Dear friends and neighbors,
My e-newsletter was on a brief summer hiatus, but hopefully you received the 27th Legislative District Update from Sen. Darneille, Rep. Fey and me that was mailed to households last month. If not, it’s available here on my legislative website.
Together with Sen. Darneille and Rep. Fey, I’ve also held several constituent “park chats” this summer — informal, drop-in conversations in public parks throughout the district. So far we’ve met at Stewart Heights Park, Franklin Park, and Point Defiance Park. These gatherings have been a safe, outdoor, socially-distanced alternative to the indoor “coffee chats” we’ve hosted in previous years.
If you haven’t had a chance yet to drop by one of our park chats, the next one will be Tuesday, August 31st from 3:00 to 5:00 PM at Lincoln Park, at the picnic tables on the S. Thompson Ave. side of the park. Seating will be limited, so please consider bringing a chair for yourself if you’re able to do so. Hope to see you there!
# # #
» **DIRECTIONS FOR THIS TASK**:
Can you carry the constituent newsletter forward with its next passage, picking up right after the invitation to the Lincoln Park chat? The material that comes next has no connection to the constituent newsletter.

» **RECORD EXTRACTS**:
# # #
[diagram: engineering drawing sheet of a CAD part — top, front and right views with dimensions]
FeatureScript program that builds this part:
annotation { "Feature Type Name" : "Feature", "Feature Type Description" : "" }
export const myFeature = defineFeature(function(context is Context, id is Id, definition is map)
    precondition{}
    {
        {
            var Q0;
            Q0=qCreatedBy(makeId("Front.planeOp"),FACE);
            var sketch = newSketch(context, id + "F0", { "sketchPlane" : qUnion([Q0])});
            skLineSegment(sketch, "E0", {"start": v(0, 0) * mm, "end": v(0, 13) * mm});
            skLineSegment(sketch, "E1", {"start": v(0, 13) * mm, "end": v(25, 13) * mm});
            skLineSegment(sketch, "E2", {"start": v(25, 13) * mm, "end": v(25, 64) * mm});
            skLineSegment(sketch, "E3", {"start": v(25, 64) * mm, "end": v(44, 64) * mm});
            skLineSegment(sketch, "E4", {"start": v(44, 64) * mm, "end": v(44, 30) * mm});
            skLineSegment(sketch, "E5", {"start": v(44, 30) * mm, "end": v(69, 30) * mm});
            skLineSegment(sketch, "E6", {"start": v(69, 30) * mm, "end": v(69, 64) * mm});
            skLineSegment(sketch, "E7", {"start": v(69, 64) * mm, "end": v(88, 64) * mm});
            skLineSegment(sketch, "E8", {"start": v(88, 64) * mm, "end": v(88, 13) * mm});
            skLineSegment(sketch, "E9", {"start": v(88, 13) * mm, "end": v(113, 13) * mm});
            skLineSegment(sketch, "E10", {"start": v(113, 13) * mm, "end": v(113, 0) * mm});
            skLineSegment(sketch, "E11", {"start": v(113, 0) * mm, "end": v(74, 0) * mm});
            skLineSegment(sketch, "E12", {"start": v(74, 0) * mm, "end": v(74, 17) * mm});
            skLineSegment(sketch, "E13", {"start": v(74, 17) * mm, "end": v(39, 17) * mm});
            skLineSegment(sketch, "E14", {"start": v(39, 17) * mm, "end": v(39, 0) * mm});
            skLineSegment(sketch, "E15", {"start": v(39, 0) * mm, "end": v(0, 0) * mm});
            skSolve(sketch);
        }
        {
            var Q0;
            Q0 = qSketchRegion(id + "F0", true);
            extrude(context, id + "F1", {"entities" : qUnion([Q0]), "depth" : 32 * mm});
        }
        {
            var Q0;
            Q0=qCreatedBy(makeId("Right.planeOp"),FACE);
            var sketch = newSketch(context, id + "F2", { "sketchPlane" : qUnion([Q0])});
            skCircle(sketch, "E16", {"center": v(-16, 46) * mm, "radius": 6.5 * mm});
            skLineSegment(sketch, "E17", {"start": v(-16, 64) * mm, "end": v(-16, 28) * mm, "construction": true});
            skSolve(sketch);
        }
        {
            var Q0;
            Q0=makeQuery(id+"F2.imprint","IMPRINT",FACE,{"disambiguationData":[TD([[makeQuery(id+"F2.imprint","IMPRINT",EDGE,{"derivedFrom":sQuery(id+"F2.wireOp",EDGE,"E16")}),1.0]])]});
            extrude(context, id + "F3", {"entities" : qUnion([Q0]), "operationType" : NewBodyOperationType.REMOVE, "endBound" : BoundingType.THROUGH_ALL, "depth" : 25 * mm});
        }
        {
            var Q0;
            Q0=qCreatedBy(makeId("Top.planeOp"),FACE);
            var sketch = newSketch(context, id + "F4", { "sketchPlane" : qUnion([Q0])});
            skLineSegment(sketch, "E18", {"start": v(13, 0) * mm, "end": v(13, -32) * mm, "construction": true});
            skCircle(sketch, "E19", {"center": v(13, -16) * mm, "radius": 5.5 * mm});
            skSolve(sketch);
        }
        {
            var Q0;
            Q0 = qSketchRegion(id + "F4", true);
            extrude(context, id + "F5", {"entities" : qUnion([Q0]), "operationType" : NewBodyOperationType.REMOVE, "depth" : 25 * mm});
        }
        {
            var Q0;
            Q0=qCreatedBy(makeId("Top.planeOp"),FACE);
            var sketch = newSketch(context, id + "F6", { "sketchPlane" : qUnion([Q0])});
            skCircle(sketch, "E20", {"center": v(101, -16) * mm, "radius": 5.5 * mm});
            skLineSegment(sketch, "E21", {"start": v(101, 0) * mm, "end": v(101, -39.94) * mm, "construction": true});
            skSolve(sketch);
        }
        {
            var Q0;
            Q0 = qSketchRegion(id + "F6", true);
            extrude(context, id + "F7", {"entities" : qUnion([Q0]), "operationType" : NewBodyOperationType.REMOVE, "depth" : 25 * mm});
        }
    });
# # #
» **REPLY TO THE EXERCISE**:
New vaccination requirements for state workers, health care professionals, K-12 employees and others
The State of Washington is taking decisive action to combat the spread of COVID-19 and protect vulnerable communities by requiring most state workers, workers in private health care/long-term care settings, and employees in K-12, child care/early learning and higher education settings to be vaccinated as a condition of employment.
On August 9, the governor announced mandatory COVID-19 vaccination requirements for most state employees and health care workers. Senate Majority Leader Andy Billig and I released a statement in support of that decision.
On August 18, the governor announced mandatory COVID-19 vaccination requirements for employees working in K-12, most childcare and early learning, and higher education settings. Additionally, he announced an expansion of the statewide mask mandate to all individuals, regardless of vaccination status.
Getting vaccinated and masking up are critical to help protect those most at risk in our communities from complications or death from COVID-19 — in particular children under 12 who are not yet able to get vaccinated, and those who are immunocompromised.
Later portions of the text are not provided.